The launch by AMD of a 64-bit version of the x86 architecture, a couple of years ago, has opened the way for low-cost, 64-bit systems in the mass market. Today, you can buy a desktop machine – or even a laptop – with a 64-bit processor, for just a few hundred pounds. Intel have now followed AMD with a binary-compatible equivalent, and, over the next few months, we can expect 64-bit x86 systems to become commonplace. 64-bit versions of Windows and Linux are available to run on this architecture. In addition, Apple has sold 64-bit Macintoshes, based on the PowerPC architecture, for some time. 64-bit Servers are, of course, well established.

Such machines can address extraordinary amounts of memory. 32-bit systems are limited to at most 4Gb of memory address space, and usually this is not all available to user processes (Windows, for example, normally has a limit of 2Gb). Today, XP Professional x64 Edition supports up to 128Gb of RAM and 16 Terabytes of virtual memory. In the future, even more memory will be usable. And the cost of RAM has fallen to such an extent that it is already possible to configure desktop machines with tens of gigabytes of memory for a couple of thousand pounds.

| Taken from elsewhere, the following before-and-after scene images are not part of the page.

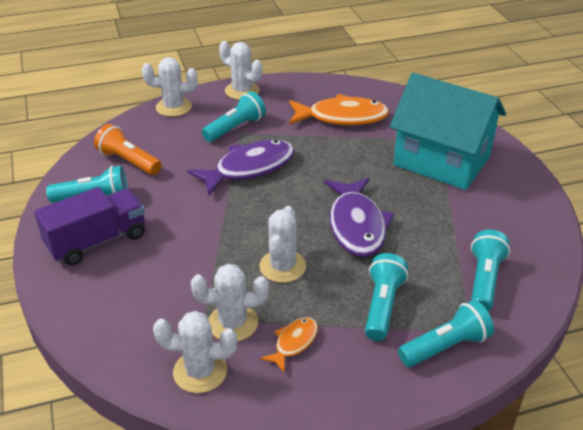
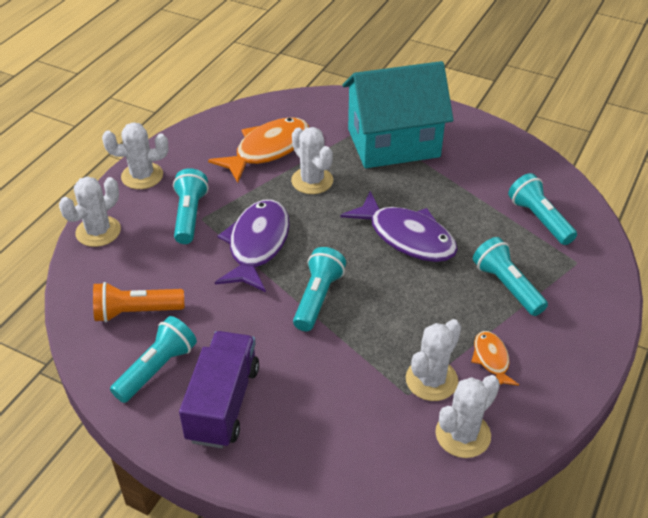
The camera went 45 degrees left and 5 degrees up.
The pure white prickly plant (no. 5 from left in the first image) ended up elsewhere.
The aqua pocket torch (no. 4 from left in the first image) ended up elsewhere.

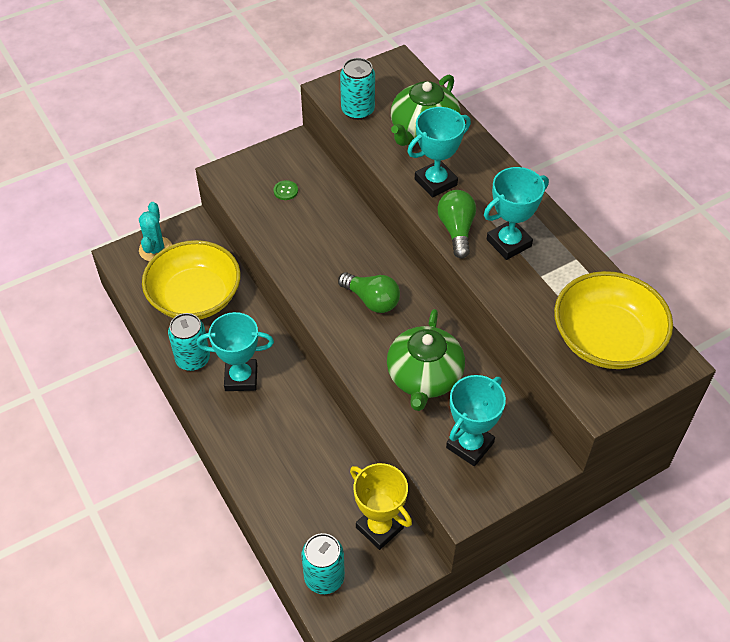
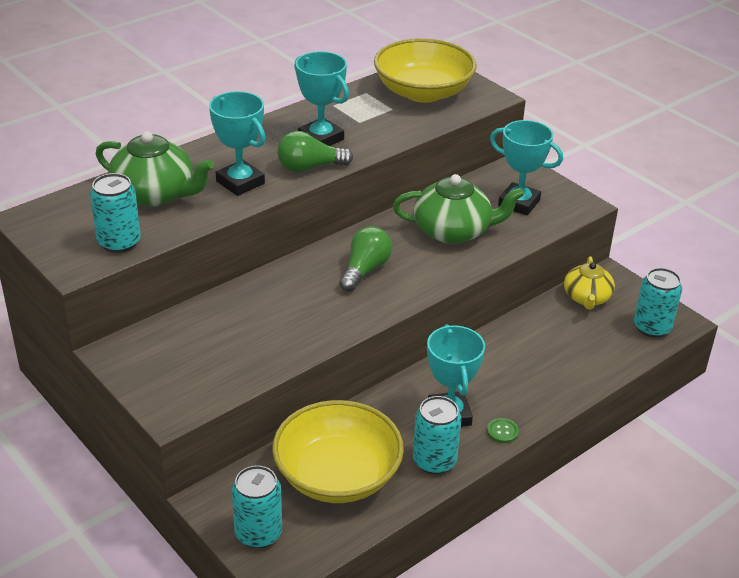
The camera went 100 degrees left and 15 degrees down.
Where the aqua prickly plant stood, the aqua tin (no. 2 from left) came to stand.
The emerald sewing button ended up elsewhere.
Where the bright yellow award cup stood, the bright yellow tea pot came to stand.

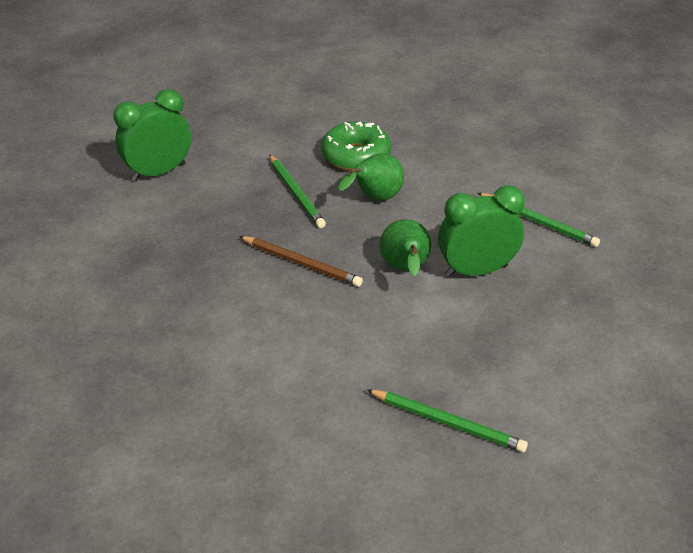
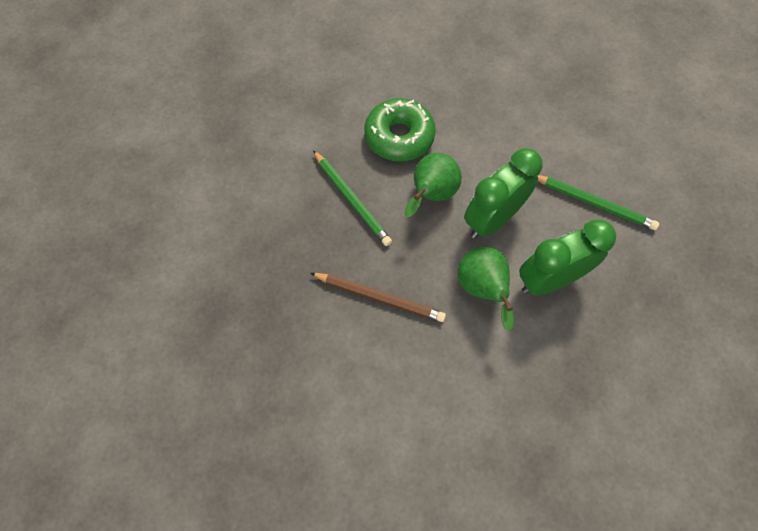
The camera went 10 degrees left and 25 degrees up.
The emerald alarm clock (no. 1 from left) ended up elsewhere.
The second view lost the emerald lead pencil (no. 2 from left).

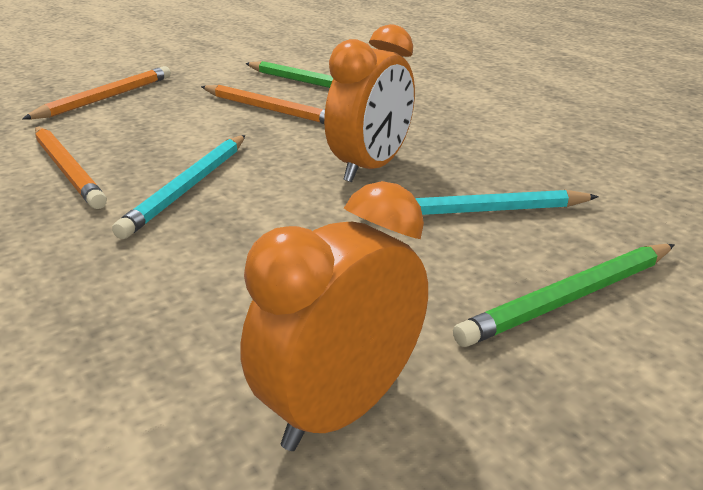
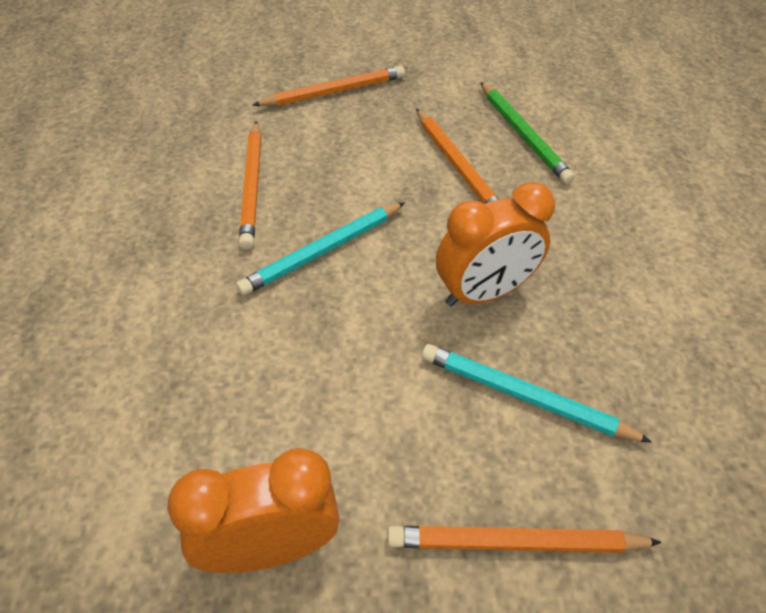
The camera went 30 degrees right and 20 degrees up.
What was the emerald lead pencil (no. 2 from left) turned into the orange lead pencil (no. 4 from left).

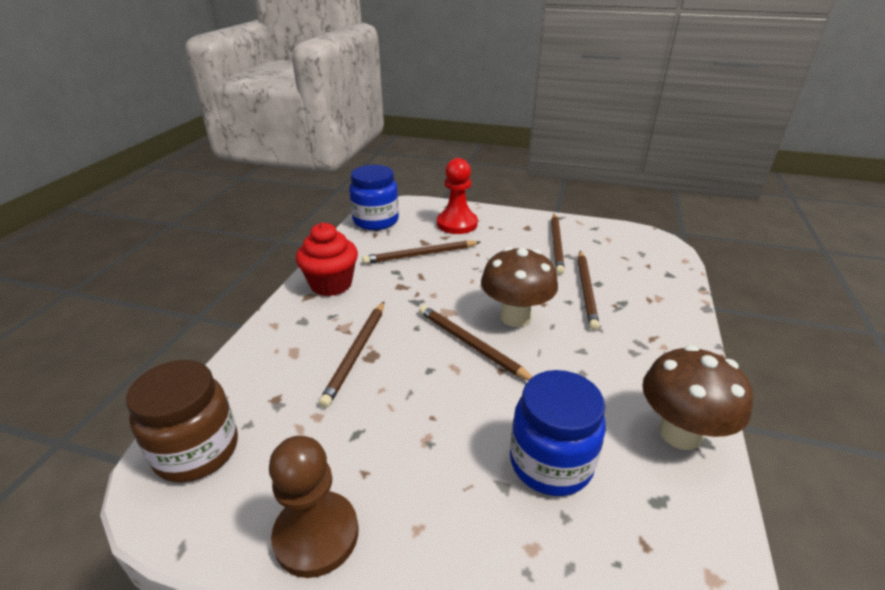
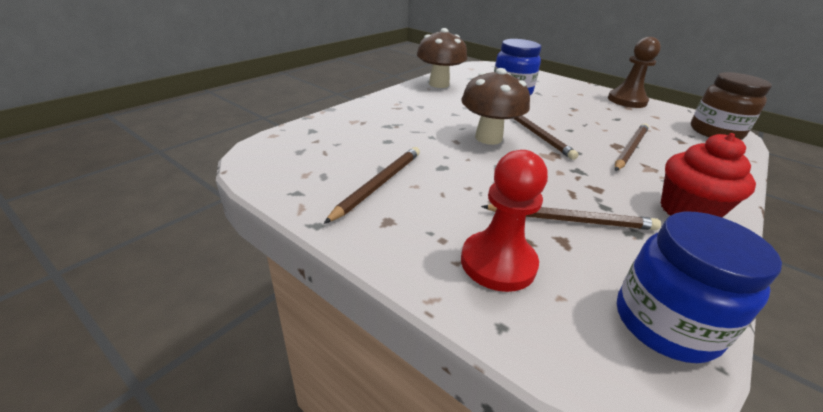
The camera went 160 degrees left and 0 degrees up.
The second view lost the dark brown lead pencil (no. 5 from left).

Of course, it is not just the size of workspace which matters; it is also the maximum size of arrays. 32-bit APL systems use 32-bit slots to hold array sizes and dimensions. Thus, even if the processor can address more than 32-bits and the APL interpreter provide access to a workspace size greater than 4Gb, it does not follow that the APL interpreter will necessarily handle arrays which will take full advantage of this memory.

For this reason, MicroAPL is introducing a fully 64-bit version of APLX, which will overcome all limitations in workspace and array size for the foreseeable future. APLX64 is this new product. It is initially being made available for Linux and Windows, with a MacOS version following. In APLX64, all array dimensions are 64-bit, so there are effectively no limits other than available memory on the number of elements in any array, or the maximum length along any dimension. Integers are also 64-bit (otherwise you would have to use floating-point numbers to index arrays!). Booleans remain as one bit per element, making it possible to handle huge Boolean arrays without excessive memory requirements. Huge native files and component files are of course fully supported.

We believe this product extends the reach of APL upwards to applications which previously were beyond its reach. These include modelling and simulation using huge data sets, and OLAP applications for analysis and aggregation of large volumes of transactional data. In this new world, you do not need to compromise: you can just load the entire database into your APL workspace (the APLX ⎕SQL system function will be handy here!). In some ways, this is taking APL back to the kinds of application where it used to be strong, but where it lost ground because the amount of data became too big to fit in the workspace. The benefit is direct manipulation, in the APL workspace, of data which other languages have to process piecemeal.

APLX64 is currently in beta, and will be available in the first quarter of 2006.